Appeal from the Court of Quarter Sessions and Common Pleas, Sinoe County

 

The death of a sole plaintiff or defendant pending the trial of, or before final judgment given in any cause will not abate the action, but the legal representative of the deceased may be made a party in his stead. The exception to this general rule is where the action is brought for a personal injury, which by statute dies with the party.

 

The executors of Jos. B. Oliver, appellant, inform the court that Oliver has died since the last session of this court and motion the court to decree that the case being abated by the death of Oliver before the final hearing of the case in this court, the appellee shall refund to appellant’s representatives the amount of money collected from said J. B. Oliver on account of the judgment and execution issued out of the lower court against said J. B. Oliver in favor of said appellee.

 

The court has had the motion under careful consideration, and would here remark that it has been greatly assisted by the very able arguments of the counsel on each side.
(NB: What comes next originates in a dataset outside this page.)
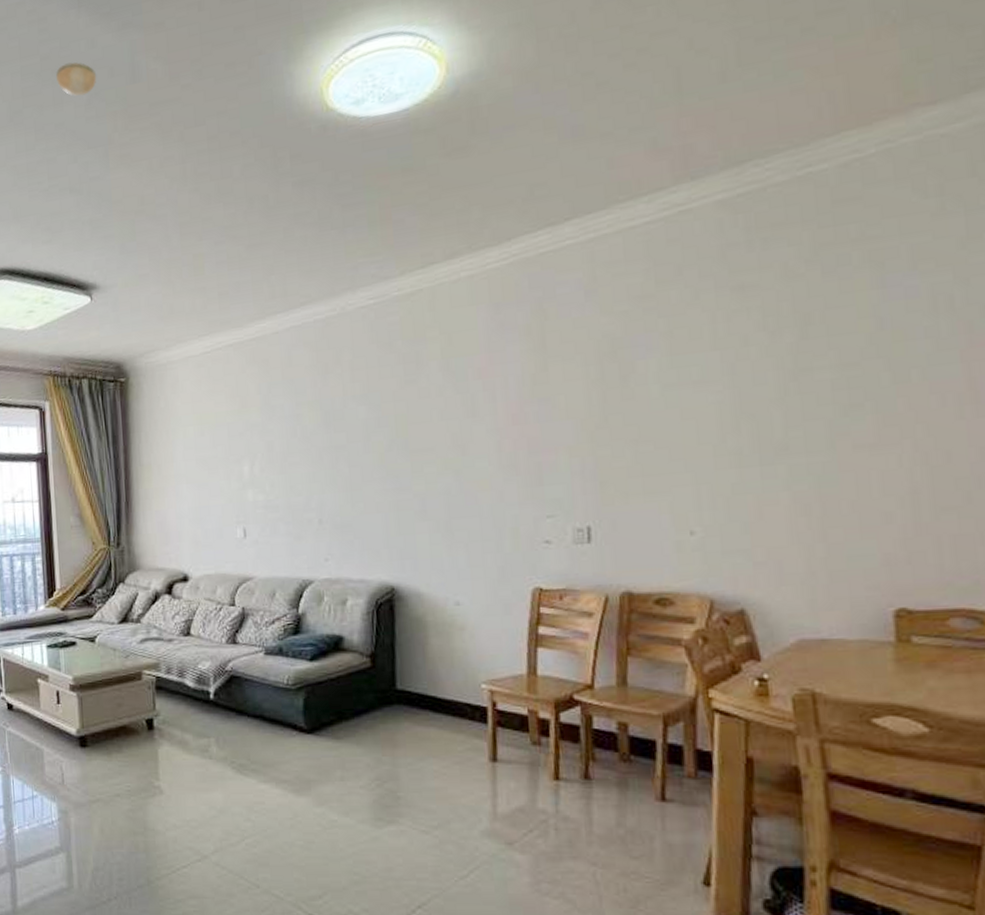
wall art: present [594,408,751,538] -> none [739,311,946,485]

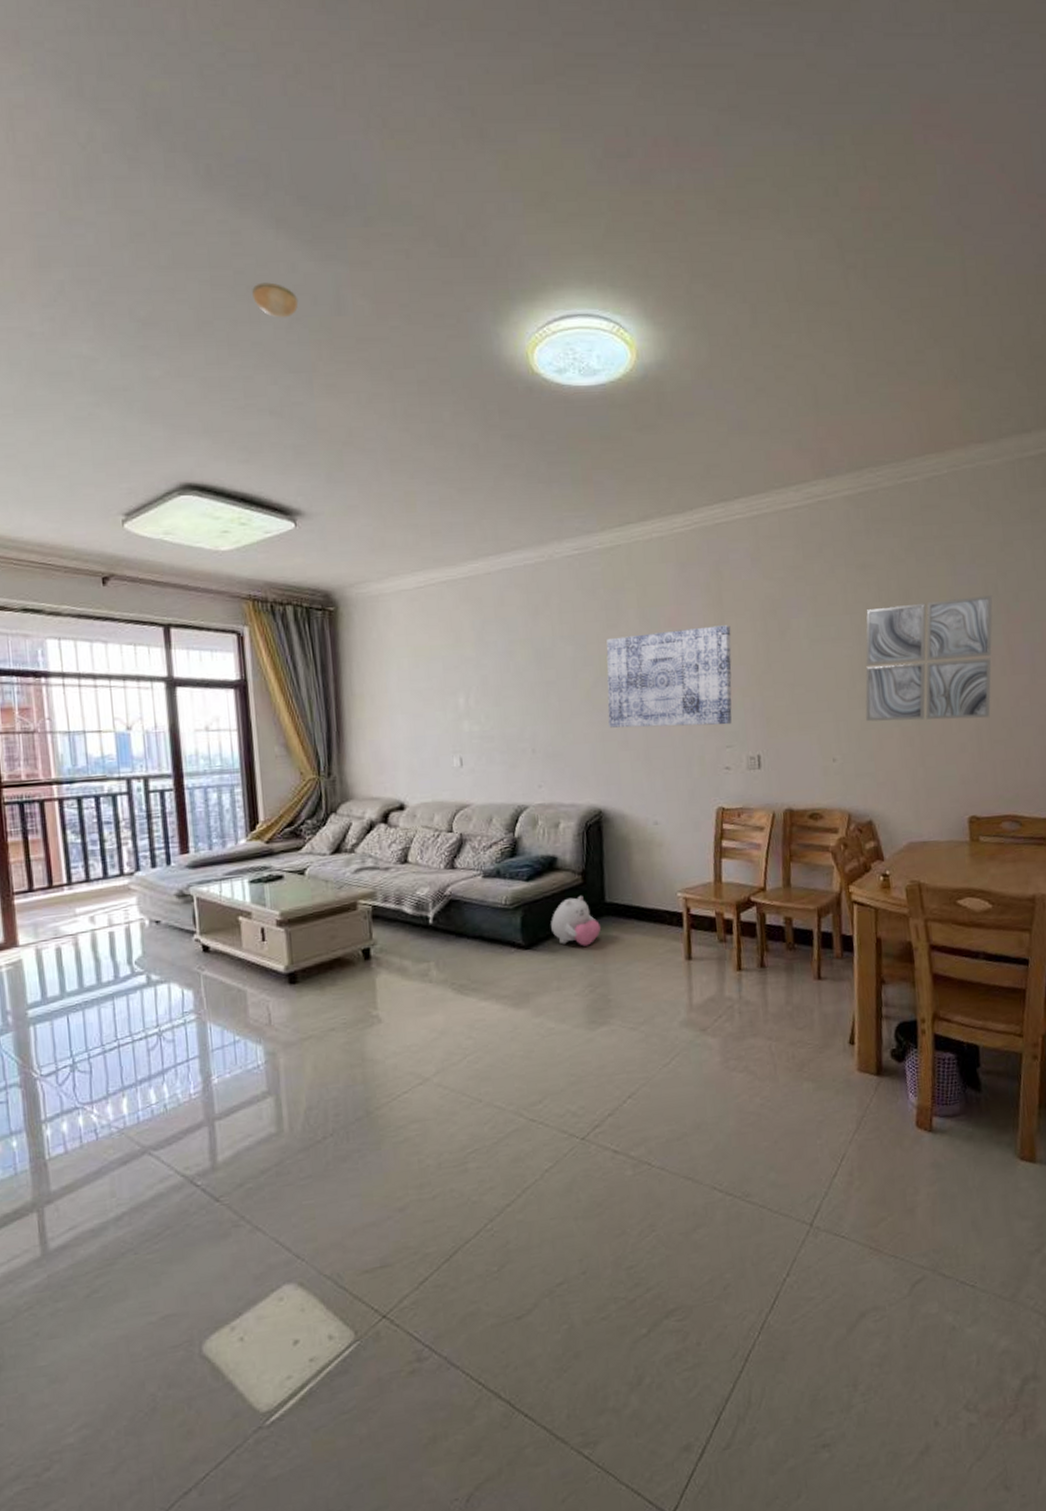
plush toy: none [335,679,392,736] -> present [551,895,602,946]
wall art: none [403,372,557,496] -> present [606,625,732,728]
wall art: none [739,311,946,485] -> present [865,595,993,722]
The authorities cited by the gentlemen managing this matter have received the undivided attention of the court, and it finds that the foreign law authorities sustain the position that the death of a sole plaintiff or defendant pending the trial of, or before final judgment given in, any cause, will not abate the action, but the legal representatives of the deceased may be made a party in his stead. Upon examination of the Liberian Statutes bearing upon the motion now before the court, we find that the legal representatives of a deceased sole plaintiff or defendant cannot be made a party in his stead in actions for personal injuries. (See 1st Lib. Stat. page 47, sec. 5.)

 

On page 9, sec. 4, 1st Lib. Stat., and the law read thus:

 

Personal Injuries die with persons and no action for them can be maintained by or against representatives or trustees.” The meaning of the term “maintain” is, to wit, “Kept in any state, preserved, upheld, defended, vindicated.” The Statute of Liberia being paramount, it is therefore conclusive that according to these statutes aforesaid, in any action for personal injuries the death of a sole plaintiff or defendant pending the trial, or before final judgment, in fact at any stage before final judgment, the action is thereby abated, and legal representatives of the deceased cannot be made a party in his stead.

 

As to the second point in the motion, which asks the court to decree that the appellee refund certain moneys said to have been collected from the appellant, the court for obvious reasons declines to make an expression, this being an act for personal injury committed by the appellant himself?

 

The court adjudges that by reason of the death of the appellant in this suit the action abates as if no such action or suit ever existed; each party or their legal representatives to pay their own costs.